В течение двух дней было тихо. Затем, во вторник, её разбудили на рассвете и провели во двор со стороны заднего входа в тюрьму. Хотя она знала, что здесь порой устраивают казни, но ещё слышала, что иногда отсюда выпускают освобождённых заключённых. Стены высились на двадцать футов, но отсюда, через решётку ворот, ясно виднелся кусочек чёрной улицы — ряды затемнённых многоэтажных домов, балконы и пожарные лестницы.
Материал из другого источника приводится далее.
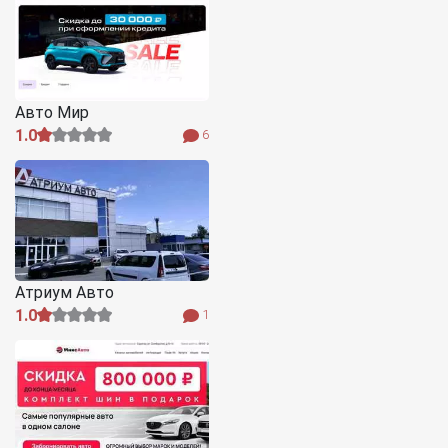
Авто Мир
1.0
6
Атриум Авто
1.0
1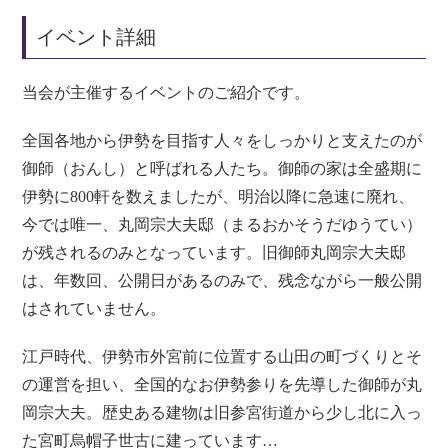
イベント詳細
当会が主催するイベントのご紹介です。
全国各地から伊勢を目指す人々をしっかりと支えたのが
御師（おんし）と呼ばれる人たち。御師の家は全盛期に
伊勢に800軒を数えましたが、明治以降に急速に廃れ、
今では唯一、丸岡宗大夫邸（まるおかそうだゆうてい）
が残されるのみとなっています。旧御師丸岡宗大夫邸
は、年数回、公開日があるのみで、残念ながら一般公開
はされていません。
江戸時代、伊勢市外宮前に位置する山田の町づくりとそ
の運営を担い、全国的なお伊勢参りを先導した御師が丸
岡宗大夫。歴史ある建物は旧参宮街道から少し北に入っ
た宮町烏帽子世古に建っています…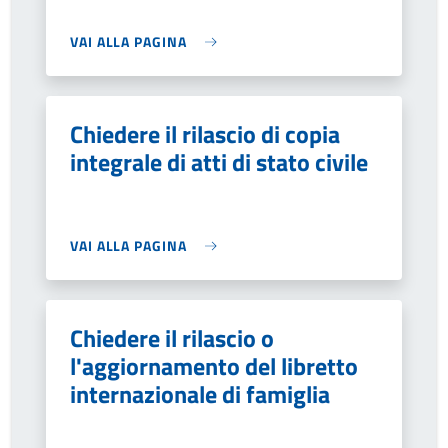
VAI ALLA PAGINA
Chiedere il rilascio di copia
integrale di atti di stato civile
VAI ALLA PAGINA
Chiedere il rilascio o
l'aggiornamento del libretto
internazionale di famiglia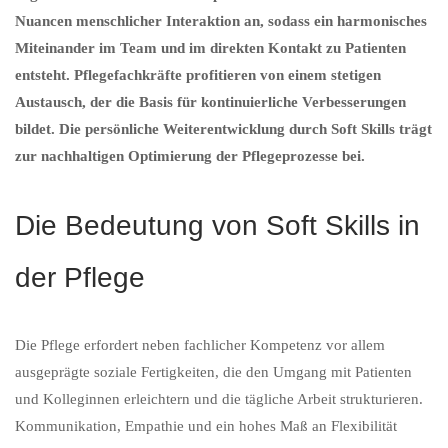
Nuancen menschlicher Interaktion an, sodass ein harmonisches
Miteinander im Team und im direkten Kontakt zu Patienten
entsteht. Pflegefachkräfte profitieren von einem stetigen
Austausch, der die Basis für kontinuierliche Verbesserungen
bildet. Die persönliche Weiterentwicklung durch Soft Skills trägt
zur nachhaltigen Optimierung der Pflegeprozesse bei.
Die Bedeutung von Soft Skills in
der Pflege
Die Pflege erfordert neben fachlicher Kompetenz vor allem
ausgeprägte soziale Fertigkeiten, die den Umgang mit Patienten
und Kolleginnen erleichtern und die tägliche Arbeit strukturieren.
Kommunikation, Empathie und ein hohes Maß an Flexibilität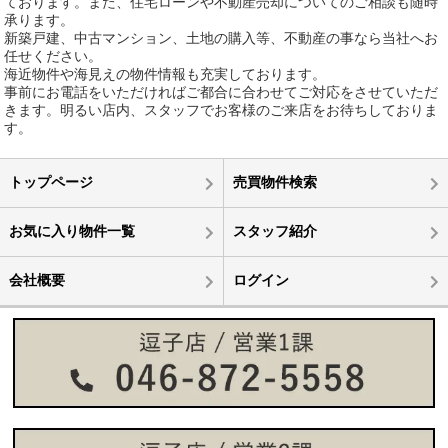
ております。また、住宅ローンや不動産売却についてのご相談も随時
承ります。
新築戸建、中古マンション、土地の購入等、不動産の事なら当社へお
任せください。
海近物件や海見えの物件情報も充実しております。
事前にお電話をいただければご都合に合わせてご対応をさせていただ
きます。明るい店内、スタッフでお客様のご来店をお待ちしておりま
す。
トップページ
売買物件検索
お気に入り物件一覧
スタッフ紹介
会社概要
ログイン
Из камеры её вывел один из охранников, тот, что помоложе, спокойный парень, который, как говорили, потерял под Верденом часть желудка. Хотя он не сказал ей ни слова, она была почти уверена, что уловила намёк на улыбку на его губах. Ещё она слышала голоса за стеной, шаги по наружной лестнице. Под конец она даже решила — перед нею мелькнула свобода... Ники и машина, которая увезёт её отсюда.